Last week, a group of retired judges slammed domain-name overseer ICANN for breaking its own bylaws by having failed to "act fairly, neutrally [and] non-discriminatorily" in a dispute over the .africa top-level domain.
Yesterday, we revealed that ICANN's staff redacted the judges' final report to remove all evidence that the organization had assisted one of the two groups vying for ownership of .africa.
Today, the ICANN Board and its staff told the world that they had done nothing wrong.
In an emergency meeting held Thursday morning, the ICANN board made five resolutions, and issued a 3,000-word announcement. At no point does it apologize. Moments later, ICANN staffers drew up a 500-word explanation for why they had redacted the final report.
For the next few days, a working group from the internet community will meet in Paris to decide on new accountability measures that would force ICANN to be more open in its decision-making.
Both ICANN's board and staff continue to resist any effort to add a layer of oversight to their actions. ICANN's chairman penned a blog post about the process on Wednesday. In it, he noted: "The accountability proposal should add only the minimal amount of extra structure and not introduce undetermined risks."
Plus ça change
In its resolution, the ICANN board decided to follow the firm recommendation of the Independent Review Panel (IRP) and allow the application for .africa by the company DotConnectAfrica (DCA) to proceed in its evaluation.
However, it makes no mention of the fact that it was the ICANN board itself that wrongly denied the DCA application. Or that subsets of the ICANN board twice refused DCA's appeals. This rejection and the subsequent refused appeals were the entire focus of the independent report, and yet they evade any mention in ICANN's 3,000-word explanation.

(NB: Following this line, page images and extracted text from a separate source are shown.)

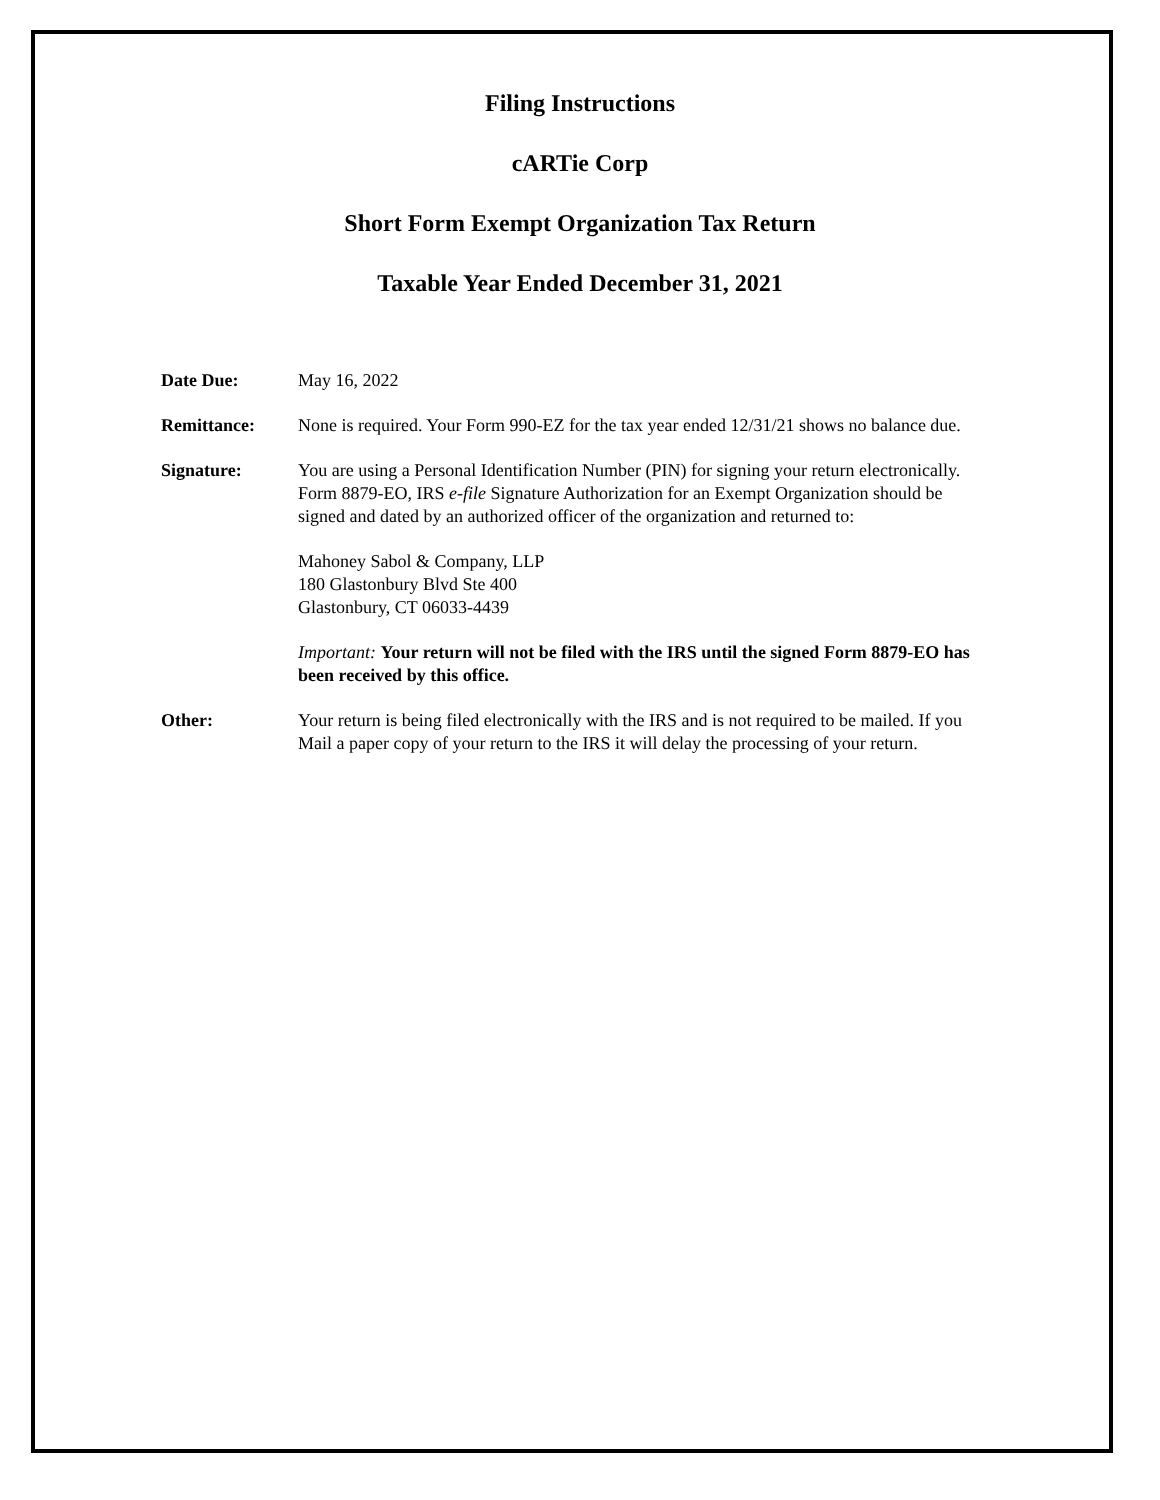Filing Instructions
cARTie Corp
Short Form Exempt Organization Tax Return
Taxable Year Ended December 31, 2021
Date Due: May 16, 2022
Remittance: None is required. Your Form 990-EZ for the tax year ended 12/31/21 shows no balance due.
Signature: You are using a Personal Identification Number (PIN) for signing your return electronically. Form 8879-EO, IRS e-file Signature Authorization for an Exempt Organization should be signed and dated by an authorized officer of the organization and returned to:
Mahoney Sabol & Company, LLP
180 Glastonbury Blvd Ste 400
Glastonbury, CT 06033-4439
Important: Your return will not be filed with the IRS until the signed Form 8879-EO has been received by this office.
Other: Your return is being filed electronically with the IRS and is not required to be mailed. If you Mail a paper copy of your return to the IRS it will delay the processing of your return.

The ICANN board refers to itself in the third person when walking through the history noting that:
In that decision, the NGPC accepted advice from ICANN's Governmental Advisory Committee (GAC) that DCA's application for .AFRICA should not proceed.
It refers only to the panel's conclusions that the ICANN board failed in its duty to properly investigate DCA's appeal, again from an outside perspective that reads as though the board is reporting on an organization over which it has no say, rather than itself.
On 9 July 2015, the IRP Panel (Panel) issued its Final Declaration. The Panel cited two main concerns relating to the GAC's advice on DCA's application: (1) the Panel was concerned that the GAC did not include, and that ICANN did not request, a rationale on the GAC's advice; and (2) the Panel expressed concern that ICANN took action on the GAC's advice without conducting diligence on the level of transparency and the manner in which the advice was developed by the GAC. The Panel found that ICANN's conduct was inconsistent with the ICANN Articles and Bylaws because of certain actions and inactions of the ICANN Board.
Despite having been told that it broke its own bylaws by failing to even ask its Governmental Advisory Committee (GAC) for a rationale for its "advice" to block the DCA bid, ICANN accepts no blame and suggests no culpability. It makes no suggestions for improvements. It puts forward no explanation of its failings. It does not even accept that the independent review panel was correct in its assertions.
Instead, it again notes, talking about itself: "The board will ask the GAC if it wishes to refine that advice and/or provide the Board with further information regarding that advice and/or otherwise address the concerns raised in the declaration."
ICANN notes that it has a signed contract with the other .africa applicant, ZACR. But it makes no mention of the fact that it signed that contract while the DCA appeal process was ongoing. It makes no mention of the fact that DCA had to apply for an emergency panelist to stop ICANN from putting the .africa TLD live while its appeal was in progress (the emergency panelist ordered ICANN to stop the delegation).
And it makes no mention of the fact that ICANN signed the ZACR contract only after it formally decided that the DCA case was "exceedingly weak," and so in its own judgment, it didn't need to wait until the case was decided before signing a different contract for the same name.